A group on Oxford City Council’s scrutiny committee has said it will be asking Thames Water exactly how it plans to upgrade the network which the water giant admits is struggling to cope.
In August last year, Thames Water – which wants to hike bills by eight per cent – admitted the network in Oxford was at bursting point.
And it has since raised concerns about important developments such as the 900-home Barton West scheme and the redevelopment of the Westgate Centre, claiming the existing infrastructure could not cope after their completion.
City councillor Roy Darke, who is a member of the group, said Thames Water needed to do more. He said: “Thames Water has agreed that there is an infrastructure problem and they own an antiquated system which is starting to creak.
“What we now want to do is to take that forward and ask Thames Water what their plans are to improve the network. If nothing is done, the system will only get more antiquated and it is well past its sell-by date already.
“We need to stop the abomination of flooding in the streets and in people’s houses and gardens.”
Northway resident Betty Fletcher said: “We get hit by flooding quite a lot and when we got hit last year it was sewage, which was absolutely appalling.

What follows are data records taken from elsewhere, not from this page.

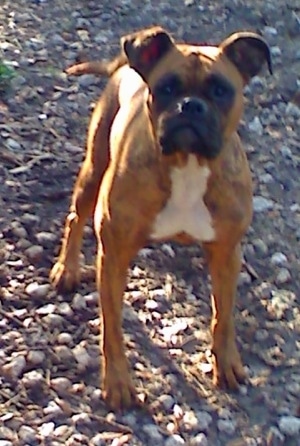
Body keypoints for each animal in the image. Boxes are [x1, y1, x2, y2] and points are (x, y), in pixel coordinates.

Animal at [49, 26, 272, 410]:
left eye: (221, 90)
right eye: (167, 87)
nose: (191, 105)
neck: (188, 163)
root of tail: (125, 65)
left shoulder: (227, 253)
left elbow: (224, 316)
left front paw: (227, 362)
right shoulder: (114, 254)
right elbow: (112, 326)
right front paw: (118, 380)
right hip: (93, 170)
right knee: (75, 218)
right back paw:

“They are spending all this money up in London and we are paying for it. “Thames Water has got to do something. It has got to stand up and be counted.”
Thames Water has already drawn up its draft business plan for 2015 to 2020, but the only reference to plans for Oxford are improving the city’s sewage works – with no detail on how it will be done.
However, in London the company is proposing a 25km tunnel running underneath the Thames which will store and transport raw sewage and rainwater that is currently overflowing.
The company had wanted to increase the cost of bills across the Thames Valley by an average of £100 to pay for this scheme and while this was rejected by Ofwat, Thames Water has said it will be appealing.
Thames Water spokesman Sarah Sharpe said: “Earlier this year, we consulted on our business plan for 2015-2020.
“We’re currently reviewing all feedback and will be submitting our final business plan to our regulator Ofwat in December.”